“Infrastructure” Should Mean the Power Grid

I started to write this post fully intending to support the editors of the New York Times’s plea, spurred by the impetus of the disaster unfolding in Texas, that our national power grid is in serious, proximate need of expansion and rendering it capable of handling tomorrow’s challenges. Unfortunately, as I dug into the editorial I found it such a mess of throat-clearing, political posturing, and questionable claims I couldn’t do that.

Blaming George W. Bush’s stint as governor for Texas’s present problems? Was global warming really responsible for California’s wildfires? How about too many people living surrounded by poorly managed scrub? How do they explain California wildfires before electricity was in use and before human-induced global warming was conceivably a cause? And is it only the South that builds natural gas power generation with the structure used in Texas? Or are such plants in California, Arizona, and New Mexico built in a similar manner?

I will merely point out that we are likely to be increasingly dependent on abundant, reliable electricity rather than less. That is especially true if the Biden Administration’s visions of a U. S. less dependent on coal and oil is to be achieved. Private providers are unlikely to provide the necessary resiliency and redundancy. The economics just weighs against it.

When most think of “infrastructure” they mean our transportation grid but that is not the only infrastructure grid in the United States. There are also the telecommunications grid, the sewer systems, and the power grid. Increasingly, when we say “infrastructure” we should mean the power grid.

4 comments… add one
  • CuriousOnlooker Link

    Something to think about; what should be the Federal role in improving the grid.
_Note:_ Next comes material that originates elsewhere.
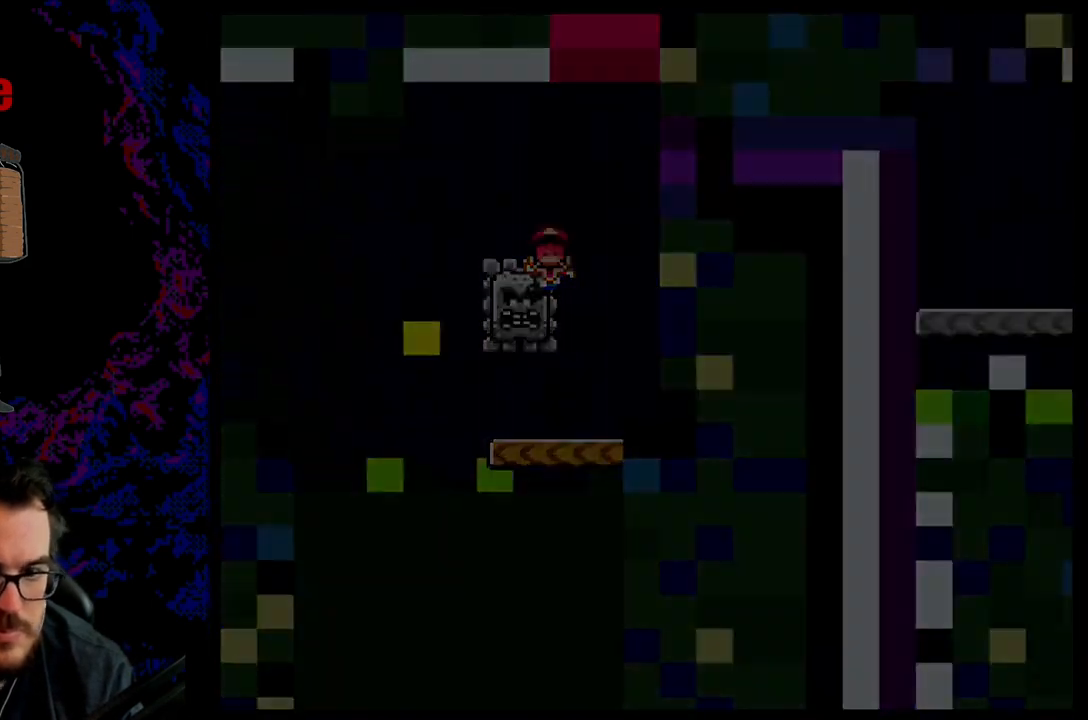
{"buttons": ["B", "Y"], "events": []}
    California and Texas have good arguments they need investment — by their State governments.

    Remember, Texas’s grid is mostly separated from the rest of the country because Texas wanted to keep the Federal government from regulating it. California isn’t asking for more electricity from out of State; its problem is in large part due to lack of maintenance and bad forestry practices.
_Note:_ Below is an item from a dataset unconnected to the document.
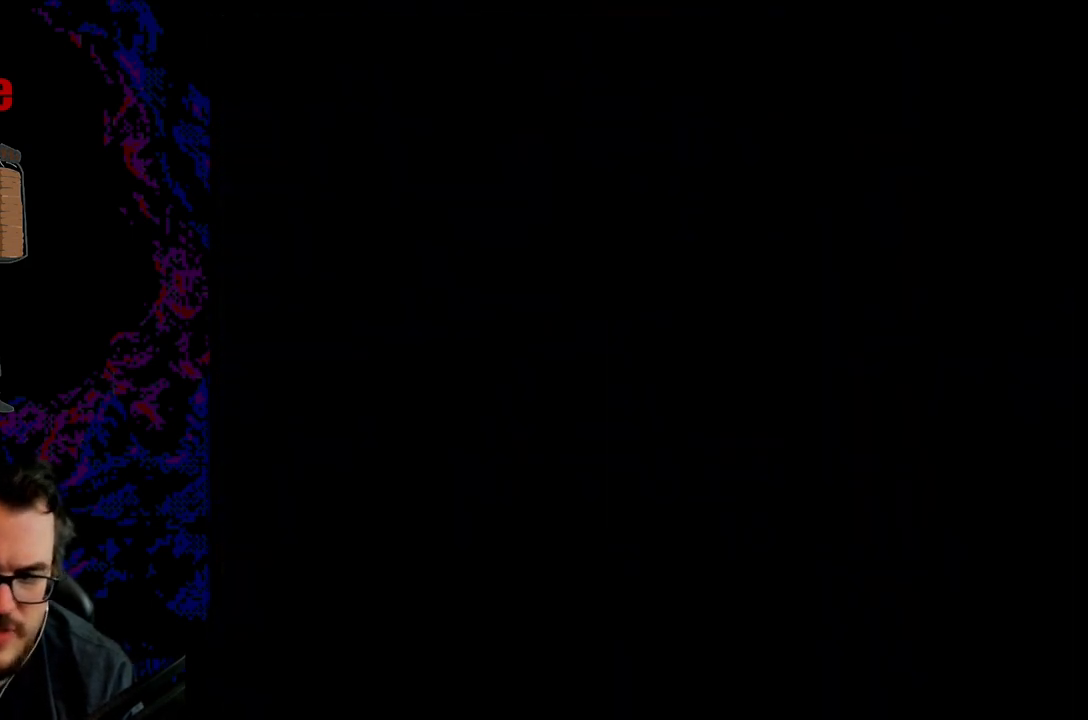
{"buttons": ["B", "Y"], "events": [[200, "B", "up"], [217, "Y", "up"], [450, "Y", "down"], [467, "B", "down"]]}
  • California isn’t asking for more electricity from out of State; its problem is in large part due to lack of maintenance and bad forestry practices.

    I agree with the second clause in that sentence but not with the first. California presently gets 30% of its energy from out-of-state. If it doesn’t want to generate more of its own power (natural gas would be the better choice for California for seismic reasons) and it wants to increase the number of EVs, that implies it wants to get more of its energy from out-of-state.

  • Drew Link
  • Grey Shambler Link

    Pacific Gas and Electric has known for years that their 85 year old lines had not been maintained or forest cleared back.
    Start today and the clearing could be done in ten years.
    But it’s not even clear that that can be done without an environmental impact study.
    Always forward looking, San Francisco response was to ban natural gas in new construction.
    Given politics in California, this is a complete catch-22, a box canyon, a dead end.
    There will be no power grid infrastructure upgrade there.